**** Working data ****

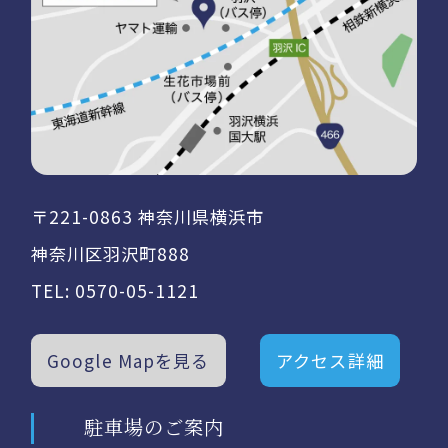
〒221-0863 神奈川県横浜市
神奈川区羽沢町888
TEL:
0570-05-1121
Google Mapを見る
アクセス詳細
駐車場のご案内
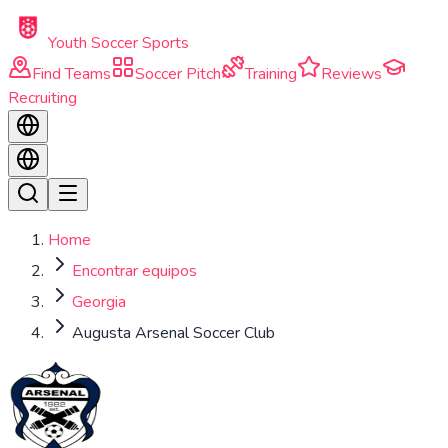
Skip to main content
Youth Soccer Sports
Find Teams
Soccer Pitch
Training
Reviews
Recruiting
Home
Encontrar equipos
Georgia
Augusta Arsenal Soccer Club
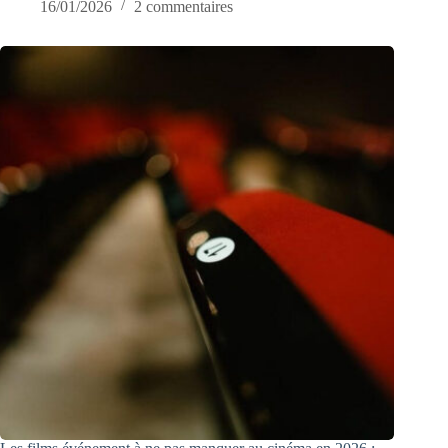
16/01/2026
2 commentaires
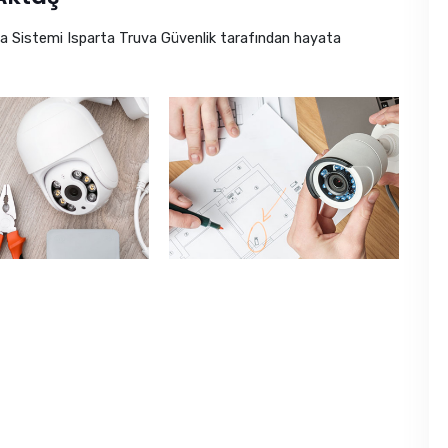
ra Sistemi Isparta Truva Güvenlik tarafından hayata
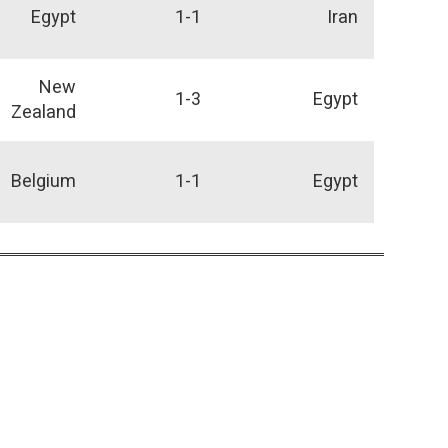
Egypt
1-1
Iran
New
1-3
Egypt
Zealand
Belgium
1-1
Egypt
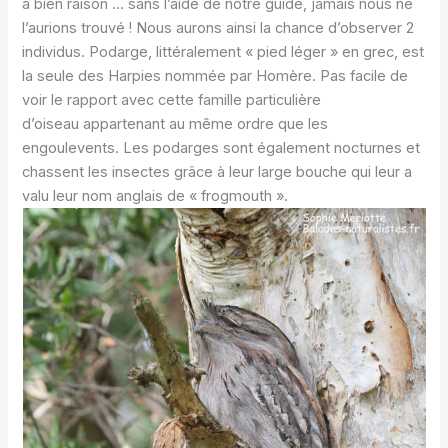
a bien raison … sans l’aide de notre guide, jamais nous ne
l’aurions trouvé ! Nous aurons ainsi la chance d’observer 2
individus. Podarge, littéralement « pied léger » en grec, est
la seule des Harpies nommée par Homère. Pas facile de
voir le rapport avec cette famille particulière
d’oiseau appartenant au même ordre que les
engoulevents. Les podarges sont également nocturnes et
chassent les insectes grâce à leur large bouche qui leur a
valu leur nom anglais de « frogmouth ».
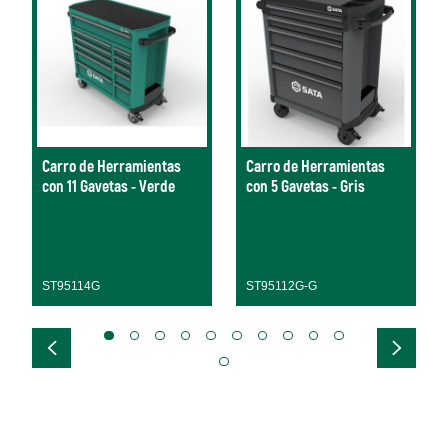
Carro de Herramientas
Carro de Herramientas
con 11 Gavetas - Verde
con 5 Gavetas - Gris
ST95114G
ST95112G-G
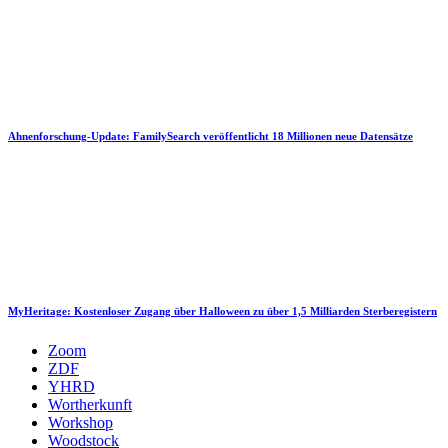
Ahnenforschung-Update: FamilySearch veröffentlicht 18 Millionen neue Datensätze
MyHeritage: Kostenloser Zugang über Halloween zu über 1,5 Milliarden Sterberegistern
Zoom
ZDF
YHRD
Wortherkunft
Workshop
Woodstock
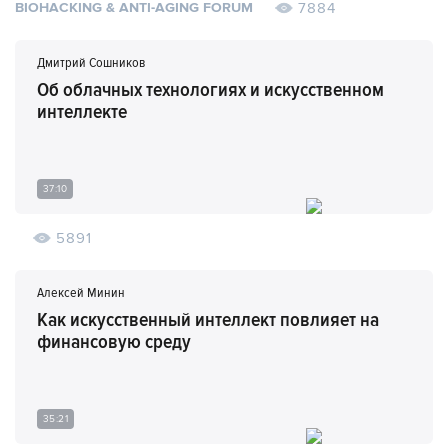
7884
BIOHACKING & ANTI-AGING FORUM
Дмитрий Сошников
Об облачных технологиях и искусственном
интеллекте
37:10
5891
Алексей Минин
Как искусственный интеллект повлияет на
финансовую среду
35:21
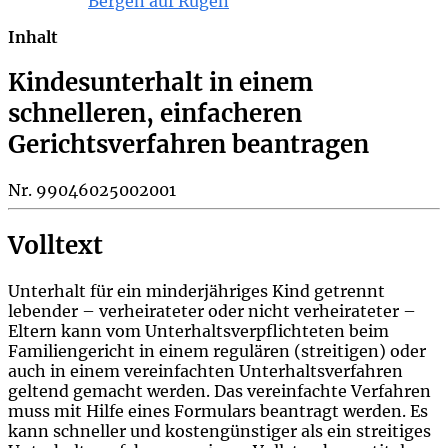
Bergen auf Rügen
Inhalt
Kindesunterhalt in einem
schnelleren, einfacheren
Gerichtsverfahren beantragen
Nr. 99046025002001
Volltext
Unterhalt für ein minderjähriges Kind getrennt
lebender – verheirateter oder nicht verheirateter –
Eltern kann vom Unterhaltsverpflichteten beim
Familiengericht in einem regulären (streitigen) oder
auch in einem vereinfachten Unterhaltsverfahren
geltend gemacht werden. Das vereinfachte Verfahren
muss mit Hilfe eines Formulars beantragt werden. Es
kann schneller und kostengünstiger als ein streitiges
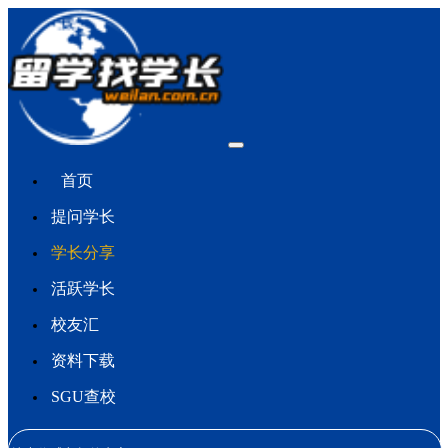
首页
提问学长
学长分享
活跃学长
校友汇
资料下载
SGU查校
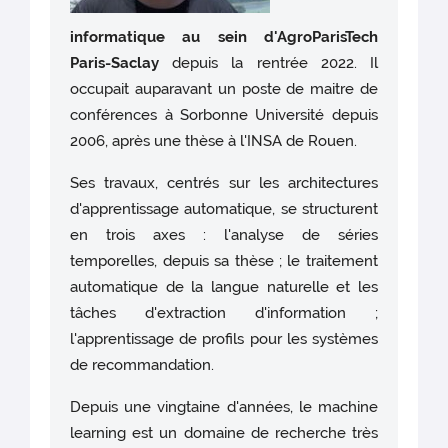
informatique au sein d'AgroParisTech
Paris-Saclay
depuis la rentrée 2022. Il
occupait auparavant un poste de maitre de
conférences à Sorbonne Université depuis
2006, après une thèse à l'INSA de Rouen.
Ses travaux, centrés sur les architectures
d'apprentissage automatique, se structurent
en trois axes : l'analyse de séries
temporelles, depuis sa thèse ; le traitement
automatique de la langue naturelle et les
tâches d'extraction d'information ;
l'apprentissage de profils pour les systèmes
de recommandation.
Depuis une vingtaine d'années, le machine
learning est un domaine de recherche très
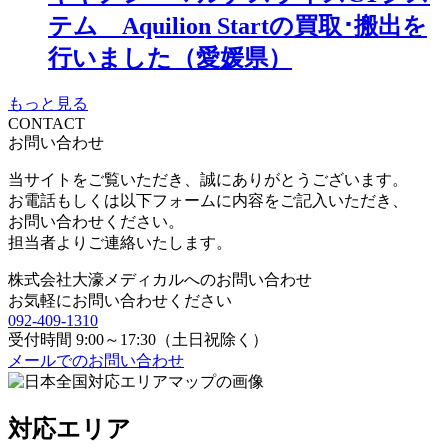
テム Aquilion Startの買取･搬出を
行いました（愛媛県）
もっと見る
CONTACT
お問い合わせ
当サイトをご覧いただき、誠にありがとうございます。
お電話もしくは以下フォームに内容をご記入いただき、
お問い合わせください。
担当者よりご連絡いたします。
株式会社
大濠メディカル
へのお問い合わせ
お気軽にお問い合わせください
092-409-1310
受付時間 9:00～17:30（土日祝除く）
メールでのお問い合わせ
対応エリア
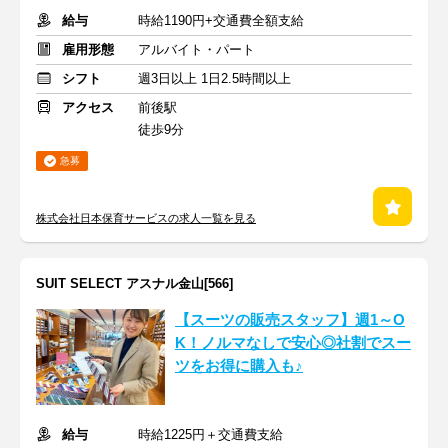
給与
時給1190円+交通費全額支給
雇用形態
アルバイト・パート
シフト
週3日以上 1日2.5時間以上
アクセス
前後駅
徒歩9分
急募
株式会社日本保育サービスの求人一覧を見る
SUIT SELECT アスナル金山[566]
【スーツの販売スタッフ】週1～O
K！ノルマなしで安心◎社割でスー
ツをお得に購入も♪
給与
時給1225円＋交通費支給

****

Turn every line of text in the records above into one numbered list, skipping any blank lines. Leave the picture markers out of the list.

1. 〒221-0863 神奈川県横浜市
2. 神奈川区羽沢町888
3. TEL:
4. 0570-05-1121
5. Google Mapを見る
6. アクセス詳細
7. 駐車場のご案内
8. Skip to main content
9. Youth Soccer Sports
10. Find Teams
11. Soccer Pitch
12. Training
13. Reviews
14. Recruiting
15. Home
16. Encontrar equipos
17. Georgia
18. Augusta Arsenal Soccer Club
19. 16/01/2026
20. 2 commentaires
21. ra Sistemi Isparta Truva Güvenlik tarafından hayata
22. Egypt
23. 1-1
24. Iran
25. New
26. 1-3
27. Egypt
28. Zealand
29. Belgium
30. 1-1
31. Egypt
32. a bien raison … sans l’aide de notre guide, jamais nous ne
33. l’aurions trouvé ! Nous aurons ainsi la chance d’observer 2
34. individus. Podarge, littéralement « pied léger » en grec, est
35. la seule des Harpies nommée par Homère. Pas facile de
36. voir le rapport avec cette famille particulière
37. d’oiseau appartenant au même ordre que les
38. engoulevents. Les podarges sont également nocturnes et
39. chassent les insectes grâce à leur large bouche qui leur a
40. valu leur nom anglais de « frogmouth ».
41. Carro de Herramientas
42. Carro de Herramientas
43. con 11 Gavetas - Verde
44. con 5 Gavetas - Gris
45. ST95114G
46. ST95112G-G
47. Ahnenforschung-Update: FamilySearch veröffentlicht 18 Millionen neue Datensätze
48. MyHeritage: Kostenloser Zugang über Halloween zu über 1,5 Milliarden Sterberegistern
49. Zoom
50. ZDF
51. YHRD
52. Wortherkunft
53. Workshop
54. Woodstock
55. 7884
56. BIOHACKING & ANTI-AGING FORUM
57. Дмитрий Сошников
58. Об облачных технологиях и искусственном
59. интеллекте
60. 37:10
61. 5891
62. Алексей Минин
63. Как искусственный интеллект повлияет на
64. финансовую среду
65. 35:21
66. Bergen auf Rügen
67. Inhalt
68. Kindesunterhalt in einem
69. schnelleren, einfacheren
70. Gerichtsverfahren beantragen
71. Nr. 99046025002001
72. Volltext
73. Unterhalt für ein minderjähriges Kind getrennt
74. lebender – verheirateter oder nicht verheirateter –
75. Eltern kann vom Unterhaltsverpflichteten beim
76. Familiengericht in einem regulären (streitigen) oder
77. auch in einem vereinfachten Unterhaltsverfahren
78. geltend gemacht werden. Das vereinfachte Verfahren
79. muss mit Hilfe eines Formulars beantragt werden. Es
80. kann schneller und kostengünstiger als ein streitiges
81. 首页
82. 提问学长
83. 学长分享
84. 活跃学长
85. 校友汇
86. 资料下载
87. SGU查校
88. informatique au sein d'AgroParisTech
89. Paris-Saclay
90. depuis la rentrée 2022. Il
91. occupait auparavant un poste de maitre de
92. conférences à Sorbonne Université depuis
93. 2006, après une thèse à l'INSA de Rouen.
94. Ses travaux, centrés sur les architectures
95. d'apprentissage automatique, se structurent
96. en trois axes : l'analyse de séries
97. temporelles, depuis sa thèse ; le traitement
98. automatique de la langue naturelle et les
99. tâches d'extraction d'information ;
100. l'apprentissage de profils pour les systèmes
101. de recommandation.
102. Depuis une vingtaine d'années, le machine
103. learning est un domaine de recherche très
104. テム Aquilion Startの買取･搬出を
105. 行いました（愛媛県）
106. もっと見る
107. CONTACT
108. お問い合わせ
109. 当サイトをご覧いただき、誠にありがとうございます。
110. お電話もしくは以下フォームに内容をご記入いただき、
111. お問い合わせください。
112. 担当者よりご連絡いたします。
113. 株式会社
114. 大濠メディカル
115. へのお問い合わせ
116. お気軽にお問い合わせください
117. 092-409-1310
118. 受付時間 9:00～17:30（土日祝除く）
119. メールでのお問い合わせ
120. 対応エリア
121. 給与
122. 時給1190円+交通費全額支給
123. 雇用形態
124. アルバイト・パート
125. シフト
126. 週3日以上 1日2.5時間以上
127. アクセス
128. 前後駅
129. 徒歩9分
130. 急募
131. 株式会社日本保育サービスの求人一覧を見る
132. SUIT SELECT アスナル金山[566]
133. 【スーツの販売スタッフ】週1～O
134. K！ノルマなしで安心◎社割でスー
135. ツをお得に購入も♪
136. 給与
137. 時給1225円＋交通費支給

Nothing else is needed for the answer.